There are just no grounds for thinking that a failure to increase food production would result in global mass starvation. But people who are deeply invested in the food race will continue to make this claim, just the way that people who were deeply invested in the arms race were forever claiming that the commies would surely overrun the world if we relaxed our militancy for even one minute.
We're in the midst of a food race that is as deadly to us and to the world around us as the arms race was. In some ways it's even more deadly, because, after all, we and the Soviets never actually unleashed all the weapons we created. The catastrophe didn't come to pass.
And as far as I know, not a single species became extinct as a result of the arms race. It's quite different with the food race. It's estimated that upwards of two hundred species a day are being forced into extinction by the inexorable expansion of our population.
Right now—and I want to leave you with this clear picture—our food race is converting our planet's biomass into HUMAN mass. This is what happens when we clear a piece of land of wildlife and replant it with human crops. This land was supporting a biomass comprising hundreds of thousands of species and tens of millions of individuals. Now all the productivity of that land is being turned into human mass, literally into human flesh. Every day all over the world diversity is disappearing as more and more of our planet's biomass is being turned into human mass. This is what the food race is about. This is EXACTLY what the food race is about: Every year turning more of our planet's biomass into human mass.
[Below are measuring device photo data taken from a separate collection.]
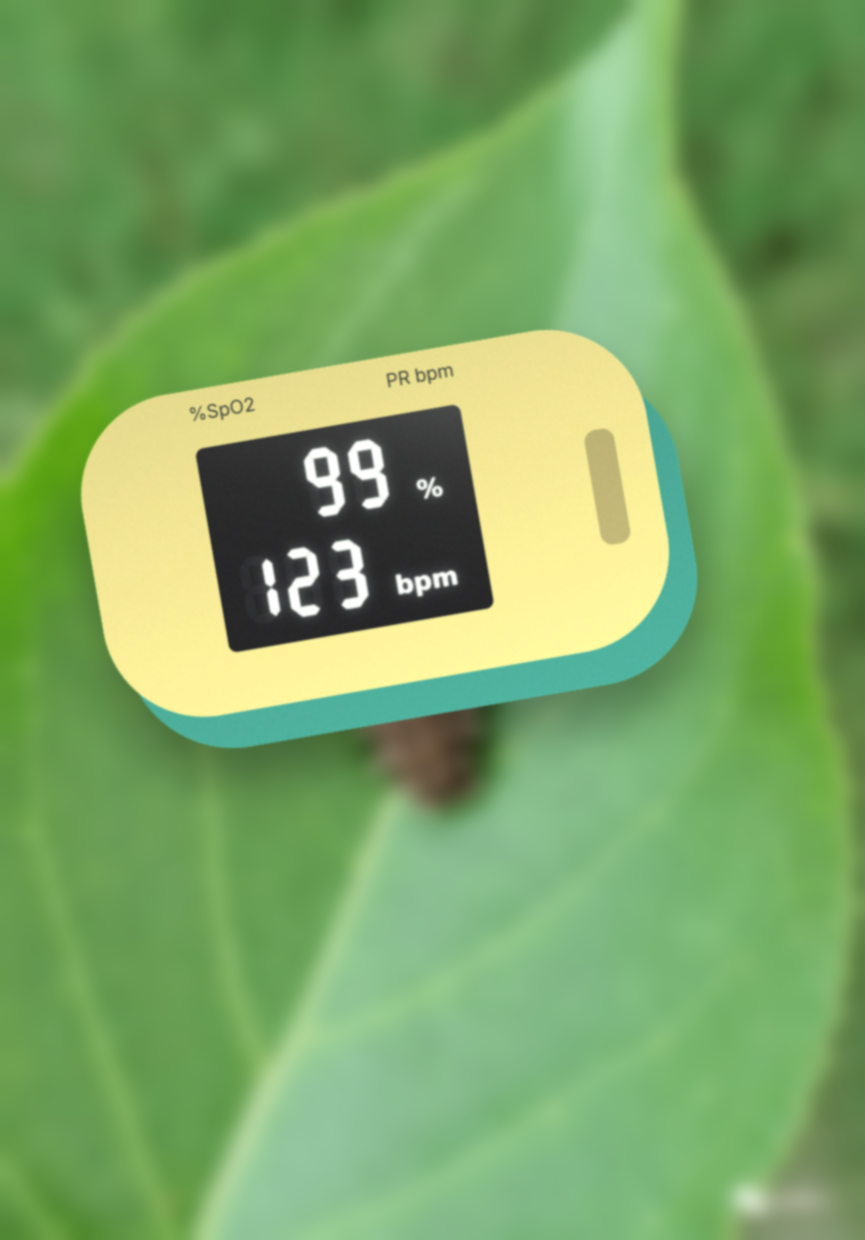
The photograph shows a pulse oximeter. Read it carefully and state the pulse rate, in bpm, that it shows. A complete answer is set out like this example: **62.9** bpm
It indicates **123** bpm
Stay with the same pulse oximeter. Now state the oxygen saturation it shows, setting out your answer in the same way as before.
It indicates **99** %
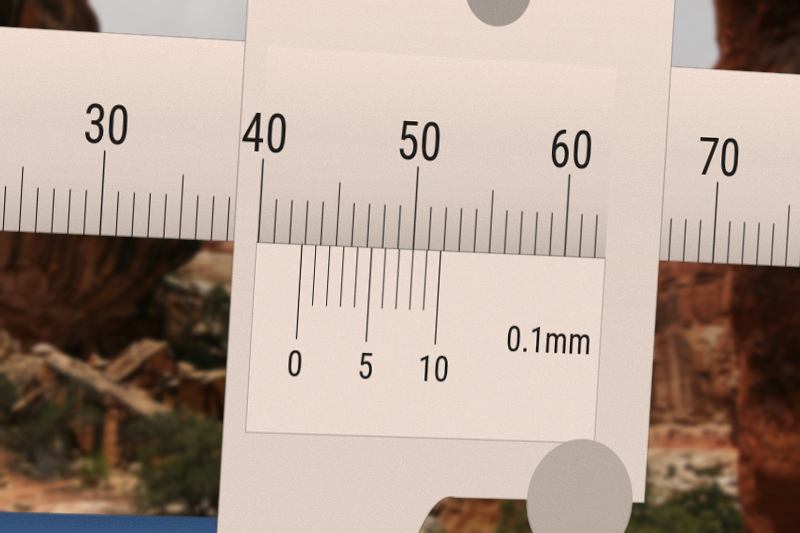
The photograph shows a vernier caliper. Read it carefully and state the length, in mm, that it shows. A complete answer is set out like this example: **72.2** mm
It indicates **42.8** mm
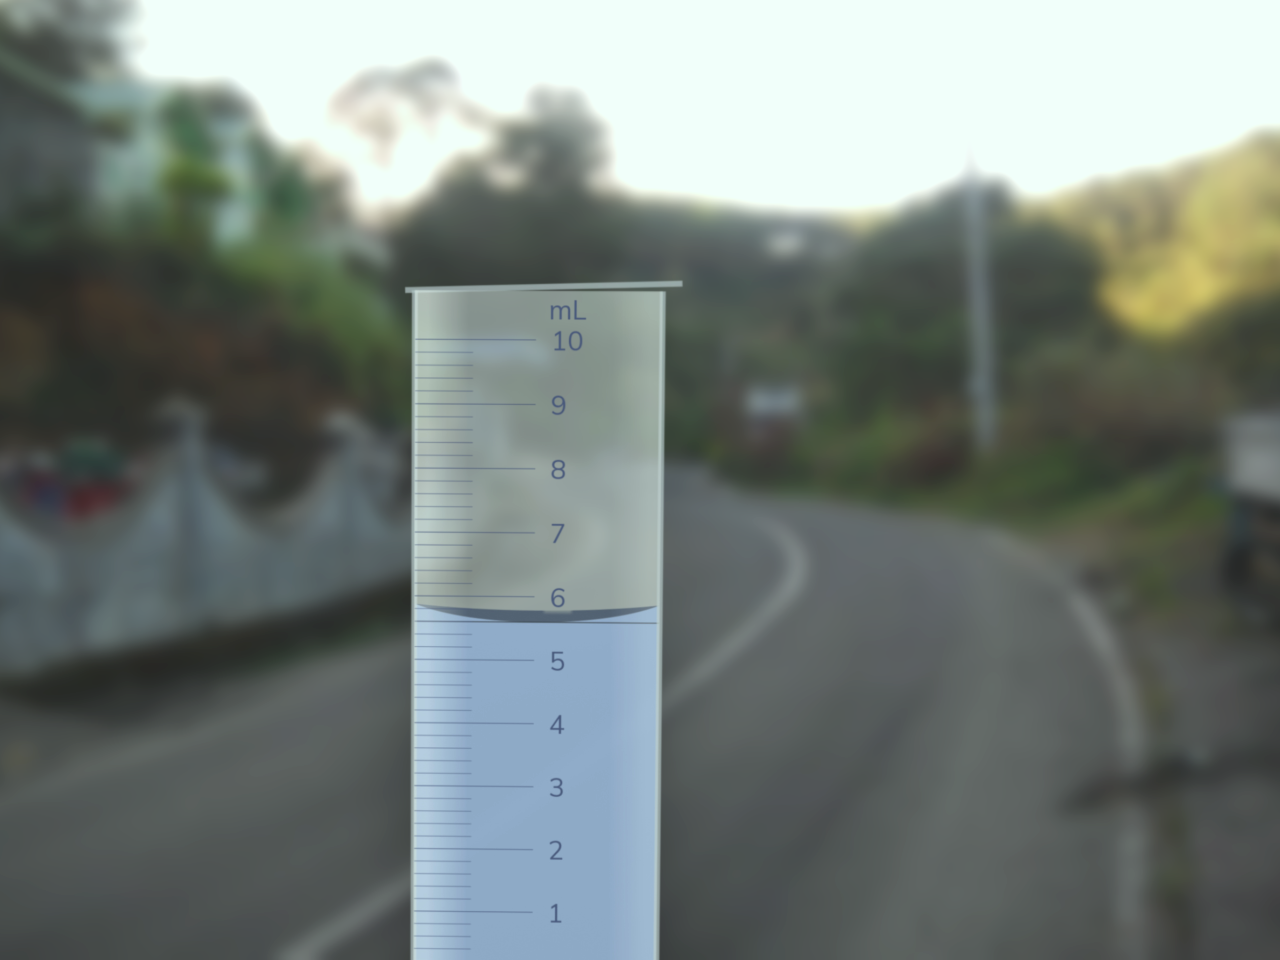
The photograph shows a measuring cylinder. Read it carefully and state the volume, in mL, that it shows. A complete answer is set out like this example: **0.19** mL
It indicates **5.6** mL
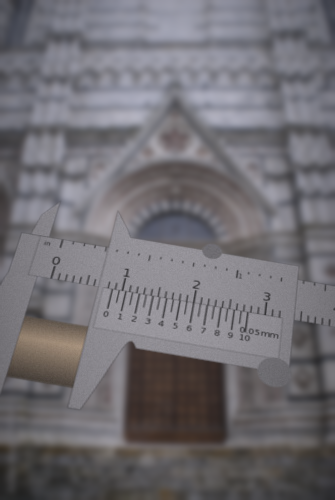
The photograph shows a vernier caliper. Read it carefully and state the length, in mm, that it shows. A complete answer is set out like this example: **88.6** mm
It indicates **8.6** mm
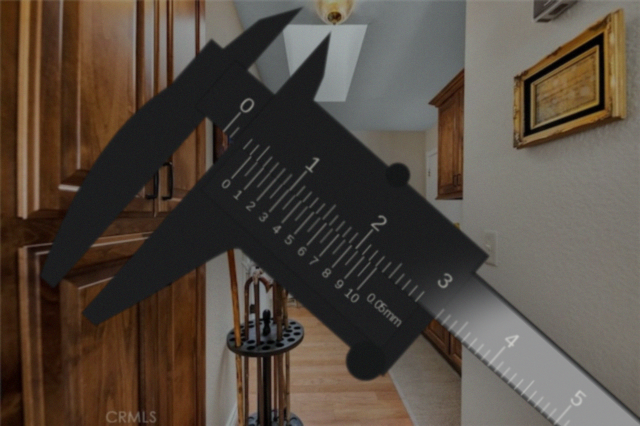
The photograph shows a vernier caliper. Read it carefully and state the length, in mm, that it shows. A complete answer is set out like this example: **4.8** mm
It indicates **4.2** mm
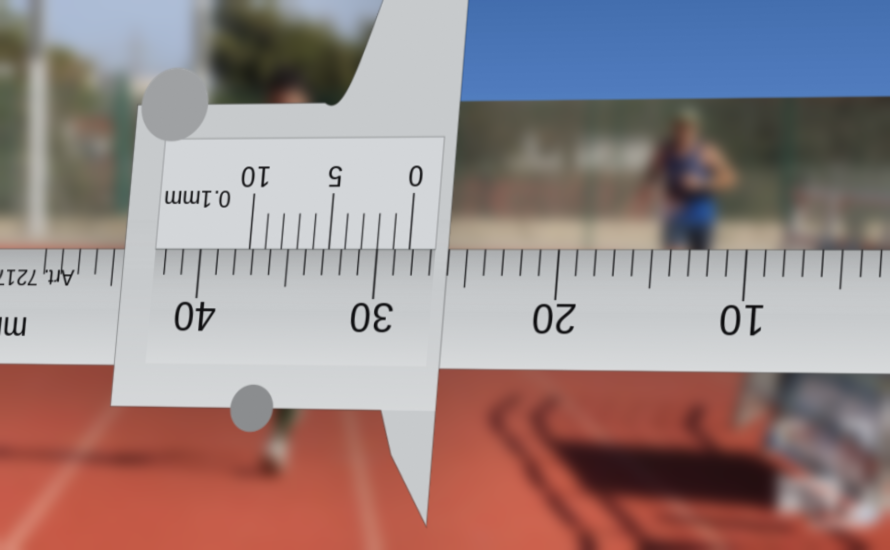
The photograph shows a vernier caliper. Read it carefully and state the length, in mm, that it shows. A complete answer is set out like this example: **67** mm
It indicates **28.2** mm
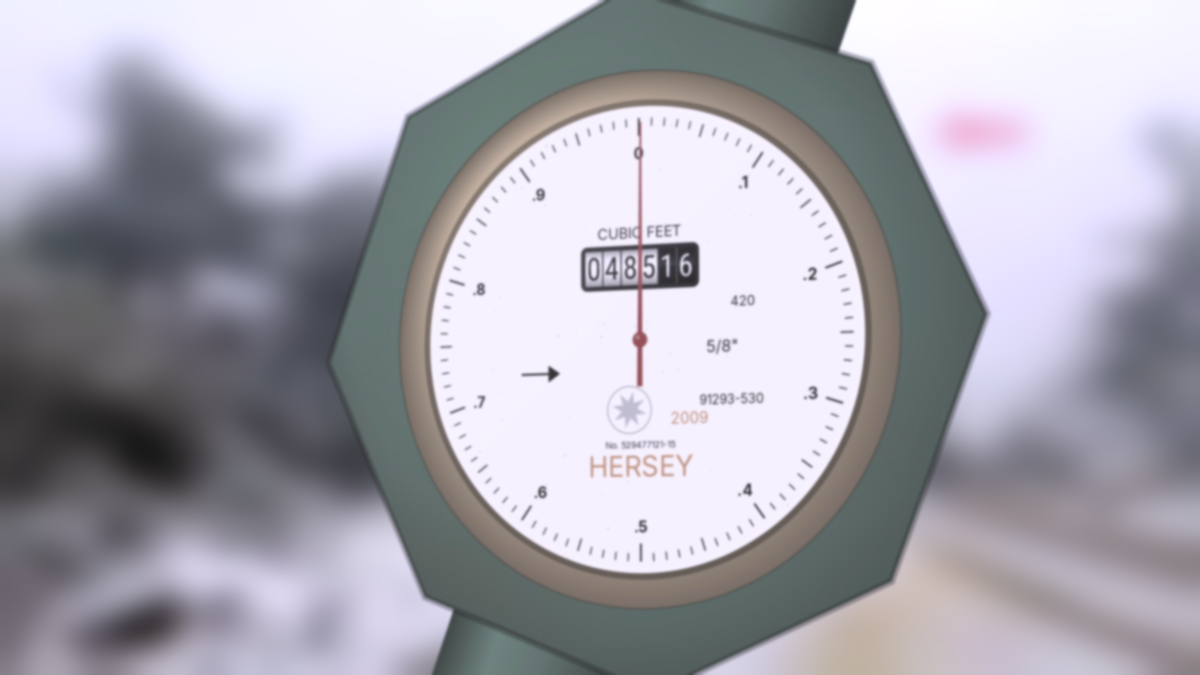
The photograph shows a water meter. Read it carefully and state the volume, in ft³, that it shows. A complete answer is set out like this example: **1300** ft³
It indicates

The arms race could only be ended in two ways. It could be ended by a catastrophe, a nuclear holocaust. Or the participants could walk away from it.
Luckily, that's what happened: The Soviets called it quits—and there was no catastrophe.
The race between food and population is the same. It can be ended by catastrophe, when simply too much of our planet's biomass is tied up in humans, and fundamental ecological systems collapse. And if we refuse to abandon the race, it will end that way—probably not in my lifetime, but very probably in the lifetime of many of you. But the race doesn't have to end that way. It can end the way the arms race ended, by people simply walking away from it. We can say, "We understand now that there can be no final triumph of food over population. This is because every single win made on the side of food is answered by a win on the side of population. It has to be that way, it always HAS been that way, and we can see that it's never going to STOP being that way."
The strange thing is that many people HATE hearing all this—yet I'm clearly pointing out a path of possibility and hope. I'm not a doom merchant, my compass is set firmly on success. Our population explosion is a problem we CAN get a handle on, provided we all start reaching for it with that third hand.